Security analysts have discovered a serious security vulnerability in the desktop app for Microsoft Teams that allows threat actors to access authentication tokens and accounts with multi-factor authentication (MFA) enabled.

Microsoft Teams is a communication platform, included in the 365 family of products, used by more than 270 million people to exchange text messages, video conferences and store files.

The recently discovered security issue affects versions of the app for Windows, Linux and Mac and refers to the fact that Microsoft Teams stores user authentication tokens in clear text without protecting access.

An attacker with local access to a system with Microsoft Teams installed could steal the tokens and use them to log into the victim’s account.

“This attack does not require special permissions or advanced malware to get away with major internal damage,” Connor Peoples of cybersecurity firm Vectra explains in a report this week.

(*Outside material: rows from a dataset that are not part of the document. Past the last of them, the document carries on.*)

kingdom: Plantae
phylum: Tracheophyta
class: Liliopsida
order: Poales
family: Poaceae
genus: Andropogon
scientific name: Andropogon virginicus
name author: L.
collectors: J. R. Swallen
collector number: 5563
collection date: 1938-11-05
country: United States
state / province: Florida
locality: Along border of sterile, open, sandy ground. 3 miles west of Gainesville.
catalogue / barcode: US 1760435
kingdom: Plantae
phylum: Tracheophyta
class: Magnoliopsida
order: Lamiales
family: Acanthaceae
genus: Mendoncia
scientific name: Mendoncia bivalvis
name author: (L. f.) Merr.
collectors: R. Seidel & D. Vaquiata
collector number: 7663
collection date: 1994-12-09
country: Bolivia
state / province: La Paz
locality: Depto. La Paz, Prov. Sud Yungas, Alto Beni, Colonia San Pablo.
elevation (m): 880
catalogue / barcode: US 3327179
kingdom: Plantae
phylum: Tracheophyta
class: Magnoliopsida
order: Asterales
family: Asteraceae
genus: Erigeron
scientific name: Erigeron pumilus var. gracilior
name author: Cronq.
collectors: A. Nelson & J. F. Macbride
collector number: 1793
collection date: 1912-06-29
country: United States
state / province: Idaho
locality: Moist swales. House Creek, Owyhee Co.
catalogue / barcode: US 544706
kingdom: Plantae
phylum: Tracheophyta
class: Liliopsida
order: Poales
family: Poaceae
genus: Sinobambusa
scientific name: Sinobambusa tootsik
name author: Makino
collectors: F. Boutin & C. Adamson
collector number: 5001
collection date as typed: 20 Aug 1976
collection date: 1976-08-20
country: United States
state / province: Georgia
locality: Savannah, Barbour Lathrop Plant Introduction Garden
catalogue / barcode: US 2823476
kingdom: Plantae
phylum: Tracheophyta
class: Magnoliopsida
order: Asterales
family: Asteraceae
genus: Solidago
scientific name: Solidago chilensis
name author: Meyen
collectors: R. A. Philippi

The researcher adds that by taking control of “critical seats – such as a company’s chief engineering officer, CEO, or CFO – attackers can convince users to perform tasks that are detrimental to the organization” .

Vectra researchers discovered the issue in August 2022 and reported it to Microsoft. However, Microsoft disagreed on the severity of the issue and said it did not meet the criteria for remediation.

Problem details

Microsoft Teams is an Electron application, which means it runs in a browser window, with all the elements required by a standard web page (cookies, session strings, logs, etc.).

Electron does not support encryption or protected file locations by default, so while the software framework is versatile and easy to use, it is not considered secure enough to develop mission-critical products unless customization depth and additional work are applied.

Vectra analyzed Microsoft Teams while trying to find a way to remove disabled accounts from client apps and found a ldb file with clear text access tokens.

“Upon review, it was determined that these access tokens were active and not an accidental dump of a previous error. These access tokens gave us access to the Outlook and Skype APIs.” – Vectra

Additionally, analysts discovered that the “Cookies” folder also contained valid authentication tokens, as well as account information, session data, and marketing tags.

Authentication token on Cookies directory
Authentication token on Cookies directory (Vectra)

Finally, Vectra has developed an exploit by abusing an API call that allows messages to be sent to each other. Using the SQLite engine to read the Cookies database, the researchers received the authentication tokens as a message in their chat window.

Token received as text in attacker's personal chat
Token received as text in attacker’s personal chat (Vectra)

The biggest concern is that this flaw will be exploited by information-stealing malware that has become one of the most commonly distributed paylods in phishing campaigns.

Using this type of malware, hackers will be able to steal Microsoft Teams authentication tokens and log in remotely as a user, bypassing MFA and gaining full account access.

Information thieves already do this for other applications, such as Google Chrome, Microsoft Edge, Mozilla Firefox, Discord and many others.

Risk mitigation

With a patch unlikely to be released, Vectra’s recommendation is that users upgrade to the Microsoft Teams client browser version. By using Microsoft Edge to sideload the app, users gain additional protections against token leaks.

The researchers advise Linux users to upgrade to another collaboration suite, especially since Microsoft has announced plans to stop supporting the app for the platform by December.

For those who cannot immediately switch to another solution, they can create a watch rule to discover processes accessing the following directories:

  • [Windows] %AppData%\Microsoft\Teams\Cookies
  • [Windows] %AppData%\Microsoft\Teams\Local Storage\leveldb
  • [macOS] ~/Library/Application Support/Microsoft/Teams/Cookies
  • [macOS] ~/Library/Application Support/Microsoft/Teams/Local Storage/leveldb
  • [Linux] ~/.config/Microsoft/Microsoft Teams/Cookies
  • [Linux] ~/.config/Microsoft/Microsoft Teams/Local Storage/leveldb

BleepingComputer has contacted Microsoft about the company’s plans to release a fix for the issue and will update the article when we have a response.

Update 09/14/22 – A Microsoft spokesperson sent us the following comment regarding Vectra’s findings:

The described technique does not meet our immediate service bar because it requires an attacker to first gain access to a target network.

We appreciate Vectra Protect’s partnership in identifying and responsible disclosure of this issue and will consider addressing it in a future product release.